You’re the Worst certainly lives up to its name, or so I thought after viewing the pilot episode. The premise of the show, a half hour rom-com on FX, is that two vile people: Jimmy (played with equal parts snark and Britishness by Chris Geere) and Gretchen (the feisty Aya Cash) meet at a friend’s wedding, go home together and end up becoming more than a one-night stand. Sounds innocuous enough but this is FX, a channel incapable of producing a show that doesn’t push the boundaries of what can and can not be seen or heard on basic cable. Despite already knowing this I was still a bit surprised at how graphic the non-graphic sex got (go watch Nip/Tuck if you don’t quite get what I mean by that description). And what they couldn’t show, they made up for by talking about:
Gretchen: You just spit on it?
Gretchen: You just spit on my vagina.
Gretchen: Why don’t spit on my vagina?
Jimmy: It’s saliva. It’s gonna get there anyway.
My first impression of You’re the Worst was definitely that of a raunchy, gross-out comedy trying desperately to shock in an era where everything and anything can be seen online, and commercial free at that. Thankfully I gave it another shot (it’s in my nature to second guess myself) because by last Thursday’s season finale, You’re the Worst had become my favorite show of 2014, hands down. That’s saying a lot when put up against some of this year’s other contenders like Fargo and IFC’s brilliant new Garfunkel and Oates. I’m sorry, True what? True Detective? Look, I don’t have HBO, okay Richie Rich? If you’d like to come pay my cable bill then we can talk Game of Thrones and True Detective, OK? What made me stick around was how well the show’s protagonists are written. Jimmy and Gretchen are the most three dimensional characters I have ever seen on a sitcom. They are horrible, vile, jaded, wounded, sweet, damaged, sympathetic people. If some of those adjectives sound contradictory, they are, and it’s awesome.
I didn’t realize when viewing the pilot that Jimmy and Gretchen’s horrible side is just that, a side. I think I can be forgiven for assuming that given the shallow emotional pool that most sitcoms draw from, the characters in You’re the Worst—and by extension the series itself—were going to be a one-trick pony. Instead I have been pleasantly surprised week after week by a show with the setup and execution of a sitcom but the depth and feeling of an indie flick.
Somehow You’re the Worst manages to take a popular rom-com conceit as of late: friends with benefits who end up actually in love, and make it seem fresh. Jimmy and Gretchen are like When Harry Met Sally filtered through one of Bad Santa‘s shot glasses. They are two people who are so bad no one could love them but each other. They drink constantly, smoke constantly, and just seem like all-around shitty people, in other words: perfect for each other.
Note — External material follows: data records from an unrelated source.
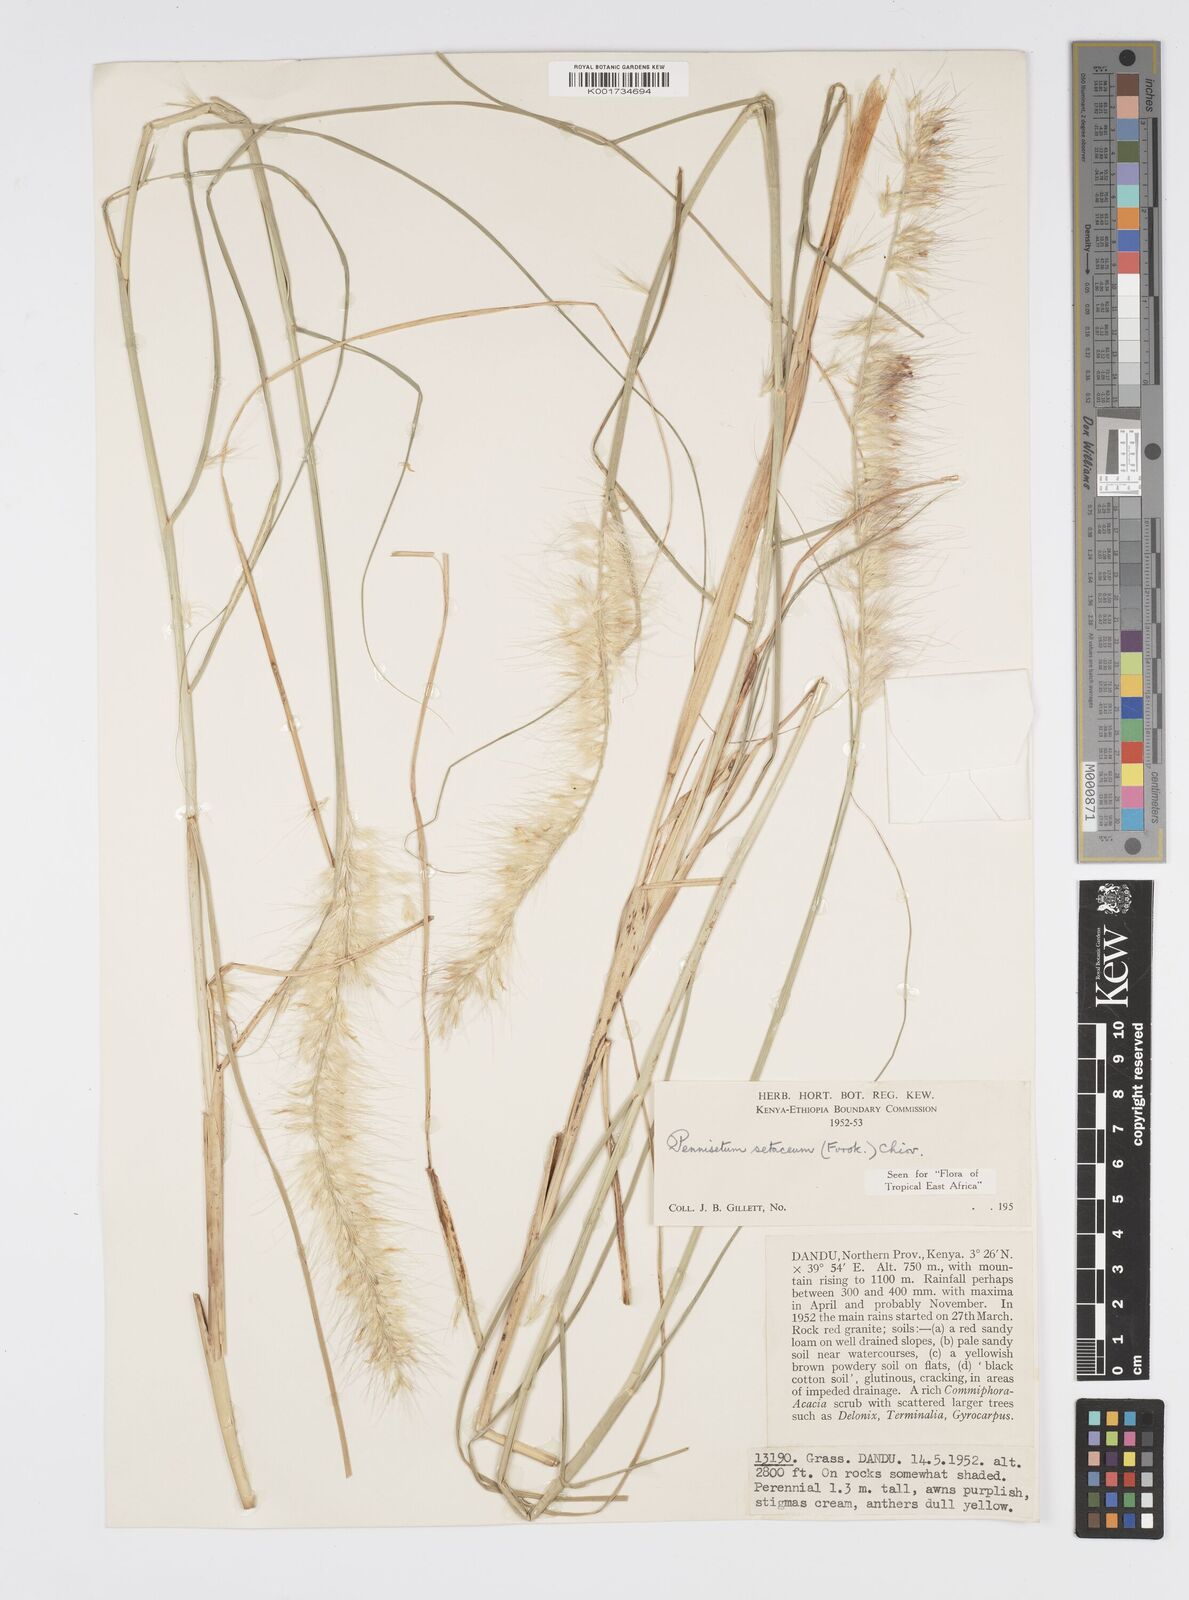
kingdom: Plantae
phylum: Tracheophyta
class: Liliopsida
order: Poales
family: Poaceae
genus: Cenchrus
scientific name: Cenchrus setaceus
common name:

The writers make sure however, that no matter how close they skirt it, Jimmy and Gretchen never cross over into caricature territory. At the (black) heart of You’re the Worst is an emotional core. It may be buried under a box of stroke mags, a half- empty bottle of Jim Beam, and a few cigarette butts but it is there. Jimmy and Gretchen are certainly off-putting but they aren’t monsters. Take Jimmy’s roommate Edgar for instance. A veteran of the Afghanistan war with a bad case of PTSD, Jimmy lets him stay at his house rent free in exchange for cooking and cleaning, despite the fact that (as we find out in the finale) Jimmy could charge a boarder $1,200 for his room. And Gretchen … I think she tells her friend Lindsay not to cheat on her husband once or twice, or at least looks at her discouragingly. Hey, I didn’t say they were saints.
I haven’t seen a lot of mainstream buzz about the show and I’m hoping that that’s mainly because I don’t know where to look and not because people aren’t watching it. However, just in case it’s the latter, I’m willing to shill hard for You’re the Worst in hopes of a second season. With that in mind, I urge you for my own selfish reasons to check out You’re the Worst if you haven’t done so already. Even though the first season is over, several episodes can be watched On Demand if you have Comcast and individual episodes can be
illegally torrented purchased on Amazon. What’s that? Are they free to watch with Amazon Prime? Are you the same imaginary reader that I already chastised for giving me crap about True Detective? I don’t know because I don’t have Prime, okay John D. Rockefeller?
Bottom line: If you want to watch a romantic comedy but you don’t want a sickly sweet, saccharine mess, then You’re the Worst just may be the acrid, cyanide-laced black coffee you’re looking for.